Una nuova vita cresce dentro di me, il mio corpo cambia, nuove emozioni mi invadono, nuove paure, nuove domande.
Lo accolgo fuori dal mio corpo, tra i miei seni, nella mia mente, nella mia casa, le mie mani si muovono attente, lo tocco, lo annuso, studio i suoi lineamenti, il suo corpicino, una vita nuova da conoscere.
Apro la scatola, prendo la mia nuova fascia tra le mani e le chiedo aiuto, le chiedo di accogliere il mio bambino: è lunga, sembra morbida ma non so bene se lo sia abbastanza, scorro le mie dita sui sui orli, la accarezzo, una fascia nuova da conoscere.
Mi prendo del tempo per noi, creo la legatura, faccio spazio, lo visualizzo, inserisco il mio bambino.
Le chiedo di avvolgerci dolcemente ma mi accorgo di essere in apnea, mi impegno a respirare, a rilassare le spalle, a camminare, a sentire il mio bambino stretto al mio corpo, forse mi manca un po’ il fiato, forse mi sento un po’ troppo co-stretta, sento il suo corpicino che preme sul mio, ho anche paura di fargli male. Sento la difficoltà di una nuova esperienza, di un’esperienza che mi tocca nel profondo. Non mi sono mai legata addosso nessuno, non sono mai stata legata addosso a nessuno.
Mi accorgo di non avere ben teso il tessuto, un orlo risulta troppo morbido, il mio cucciolo pende un po’ verso destra, sento l’esigenza di sostenere la sua testina con la mia mano.
Il giorno seguente mi immergo nuovamente in questo rituale, manipolo con più energia il tessuto, tendo maggiormente gli orli, decido di legare più stretta la mia fasciatura, mi ricordo di fare un profondo respiro prima di inserire il mio bambino. Adesso lo sento più sostenuto, la sua testina è ben contenuta, sento che creiamo insieme un nuovo baricentro.
Riprendo in mano la mia fascia e il giorno dopo e il giorno dopo ancora. La mia fascia inizia a capirci, la addomestico, la maneggio con più sicurezza, sento che si ammorbidisce sotto il mio tocco, sento che le mie mani diventano più esperte, il mio corpo impara ad ascoltare come mi sento, so che può fare quello che le chiedo, che se lo lavoro ogni orlo risponderà, riconosco le pieghe nel tessuto, quelle che le mie mani hanno creato pettinandola giorno dopo giorno.
Il mio bambino cresce e io con lui, ormai lo maneggio con sicurezza, lo inserisco nella fascia e lui si accomoda naturalmente e ci rilassiamo insieme.

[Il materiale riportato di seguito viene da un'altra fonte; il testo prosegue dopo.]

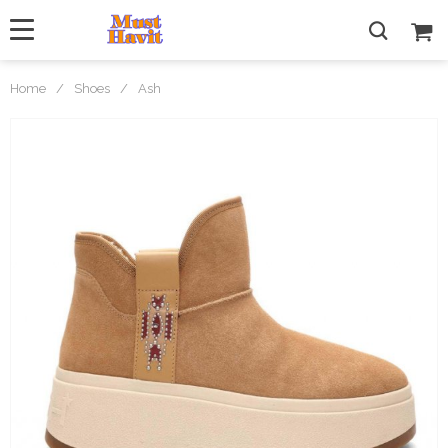
Home
/
Shoes
/
Ash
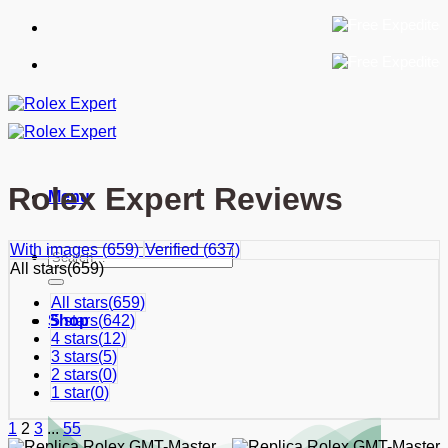
Skip
to
content
Rolex Expert Reviews
Menu
With images (
659
)
Verified (
637
)
Search
All stars(
659
)
for:
All stars(
659
)
5 stars(
642
)
Shop
4 stars(
12
)
3 stars(
5
)
2 stars(
0
)
1 star(
0
)
1
2
3
...
55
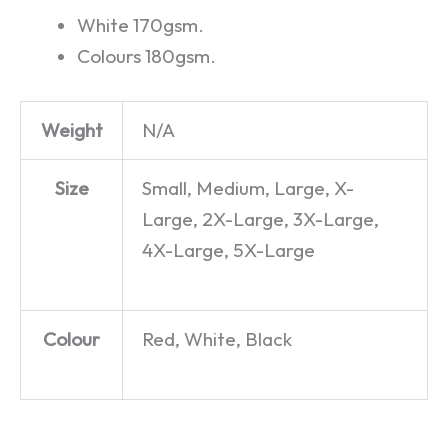
White 170gsm.
Colours 180gsm.
Weight
N/A
Size
Small, Medium, Large, X-
Large, 2X-Large, 3X-Large,
4X-Large, 5X-Large
Colour
Red, White, Black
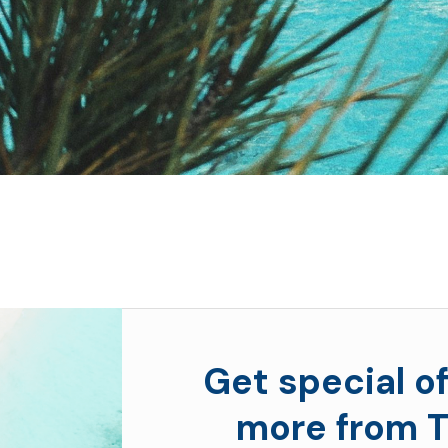
Get special of
more from T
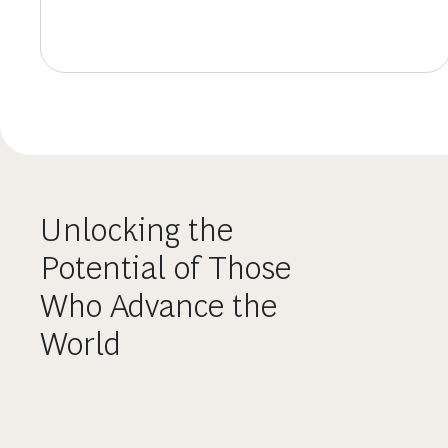
Unlocking the
Potential of Those
Who Advance the
World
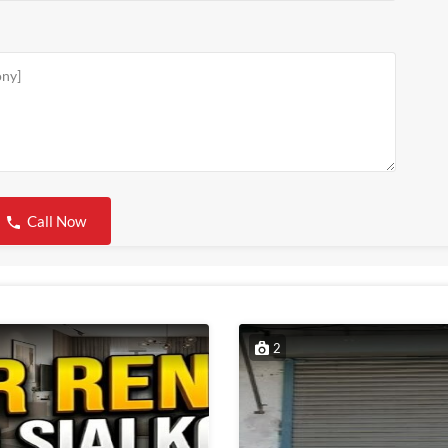
Call Now
2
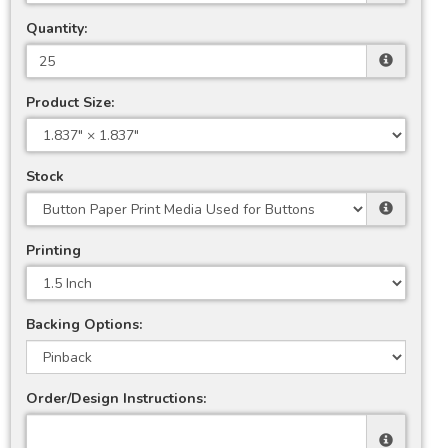
Quantity:
Product Size:
Stock
Printing
Backing Options:
Order/Design Instructions:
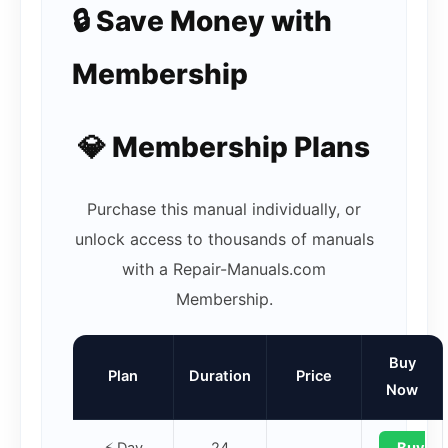
🔒 Save Money with
Membership
💎 Membership Plans
Purchase this manual individually, or
unlock access to thousands of manuals
with a Repair-Manuals.com
Membership.
Buy
Plan
Duration
Price
Now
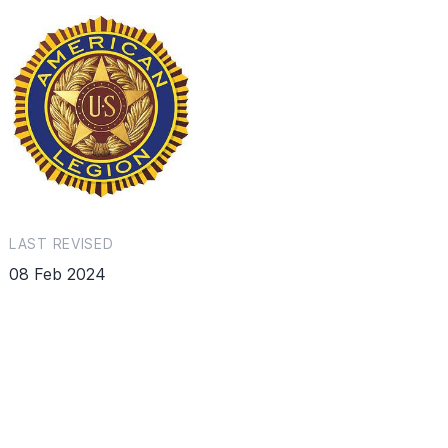
LAST REVISED
08 Feb 2024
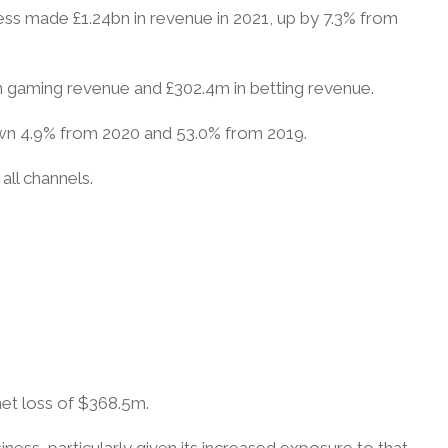
ess made £1.24bn in revenue in 2021, up by 7.3% from
in gaming revenue and £302.4m in betting revenue.
down 4.9% from 2020 and 53.0% from 2019.
all channels.
et loss of $368.5m.
ness, particularly given its increased exposure to that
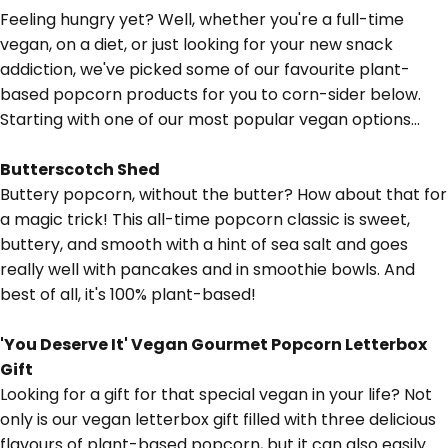
Feeling hungry yet? Well, whether you're a full-time
vegan, on a diet, or just looking for your new snack
addiction, we've picked some of our favourite plant-
based popcorn products for you to corn-sider below.
Starting with one of our most popular vegan options...
Butterscotch Shed
Buttery popcorn, without the butter? How about that for
a magic trick! This all-time popcorn classic is sweet,
buttery, and smooth with a hint of sea salt and goes
really well with
pancakes
and in
smoothie bowls.
And
best of all, it's 100% plant-based!
'You Deserve It' Vegan Gourmet Popcorn Letterbox
Gift
Looking for a gift for that special vegan in your life? Not
only is our vegan letterbox gift filled with three delicious
flavours of plant-based popcorn, but it can also easily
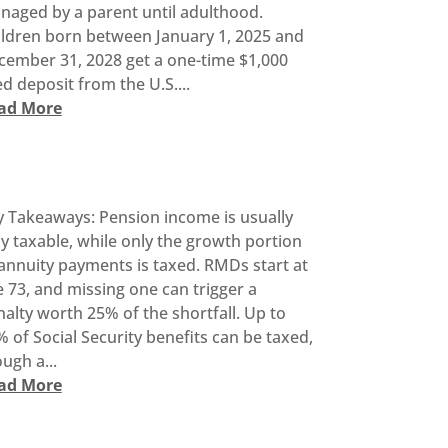
naged by a parent until adulthood.
ildren born between January 1, 2025 and
cember 31, 2028 get a one-time $1,000
d deposit from the U.S....
ad More
y Takeaways: Pension income is usually
ly taxable, while only the growth portion
annuity payments is taxed. RMDs start at
 73, and missing one can trigger a
alty worth 25% of the shortfall. Up to
 of Social Security benefits can be taxed,
ugh a...
ad More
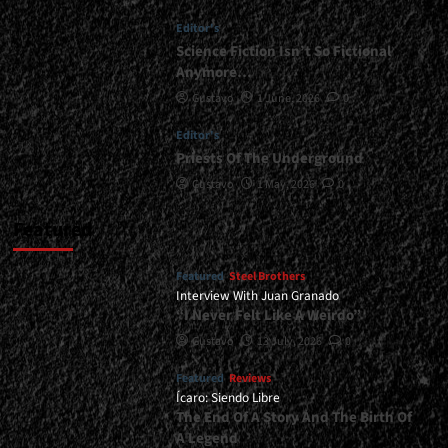
Done</div>
Editor's
Science Fiction Isn’t So Fictional
Anymore…
Gustavo
1 June, 2026
0
Editor's
Priests Of The Underground
Gustavo
1 May, 2026
0
Featured
Featured
Steel Brothers
Interview With Juan Granado
“I Never Felt Like A Weirdo”
Gustavo
13 July, 2026
0
Featured
Reviews
Ícaro: Siendo Libre
The End Of A Story And The Birth Of
A Legend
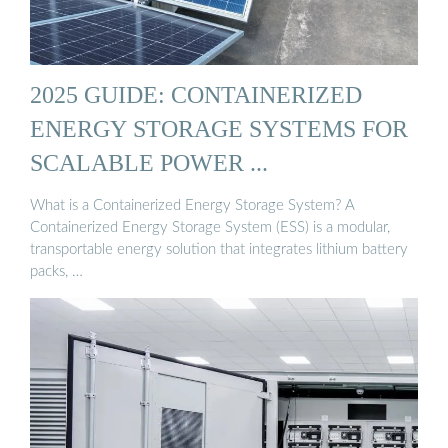
2025 GUIDE: CONTAINERIZED
ENERGY STORAGE SYSTEMS FOR
SCALABLE POWER ...
What is a Containerized Energy Storage System? A
Containerized Energy Storage System (ESS) is a modular,
transportable energy solution that integrates lithium battery
packs, …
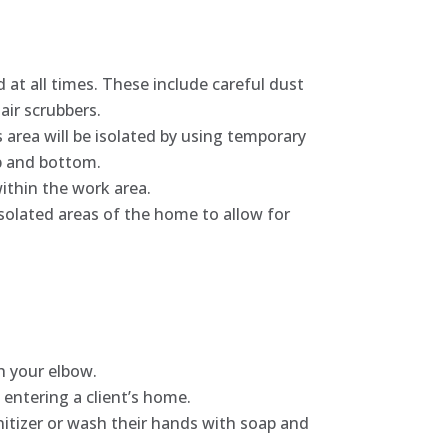
 at all times. These include careful dust
air scrubbers.
 area will be isolated by using temporary
top and bottom.
within the work area.
isolated areas of the home to allow for
h your elbow.
entering a client’s home.
itizer or wash their hands with soap and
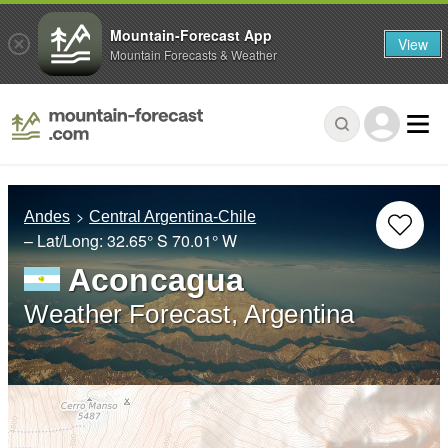
Mountain-Forecast App
View
Mountain Forecasts & Weather
Andes
Central Argentina-Chile
– Lat/Long:
32.65° S
70.01° W
Aconcagua
Weather Forecast, Argentina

Utilizzare la fascia è sempre più semplice, ormai è morbidissima, si autopettina e io mi fido completamente di lei e di noi.
I mesi e gli anni passano, la nostra fascia è diventata parte della nostra famiglia, è stato il telo con cui abbiamo camminato insieme, la coperta che ci ha scaldato, la fune che ci ha fatto giocare, il nostro telo per il pic nic, ha il nostro odore.
Nel mio utero sta crescendo una nuova vita, il mio pancione si riempie, un nuovo bambino da conoscere. So che con lui farò un viaggio diverso dal primo ma ho già imparato a fidarmi delle mie mani, delle mie braccia, di quello che mi comunica il mio corpo.
So che questa volta ritroverò la mia fascia già morbida, si lascerà plasmare sotto il mio tocco esperto, le sue pieghe risponderanno sicure. I miei occhi le dedicano uno sguardo emozionato, pieno di gratitudine, ci siamo conosciute che eravamo diverse, entrambe inesperte, rigide, avevamo entrambe bisogno di ammorbidirci.
Ho avuto bisogno di tempo per conoscerla, come ho avuto bisogno di tempo per conoscere il mio bambino, ho avuto bisogno di tempo per imparare a toccarla, come ho avuto bisogno di tempo per imparare a toccare il mio bambino, ho avuto bisogno di tempo per imparare a fidarmi di lei come ho avuto bisogno di tempo per imparare a fidarmi del mio bambino, ho avuto bisogno di tempo per rilassare il mio corpo come la mia fascia ha avuto bisogno di tempo per ammorbidirsi.
Ci siamo incontrate quando eravamo entrambe “nuove”, avrei potuto acquistarne una usata, magari più pregiata e già ammorbidita ma credo di aver avuto bisogno di vivere la difficoltà con lei e di crescere insieme.
Adesso ne riconosco l’importanza e sono pronta a sperimentare, domani una mia amica mi farà provare una delle sue…la famiglia si allarga.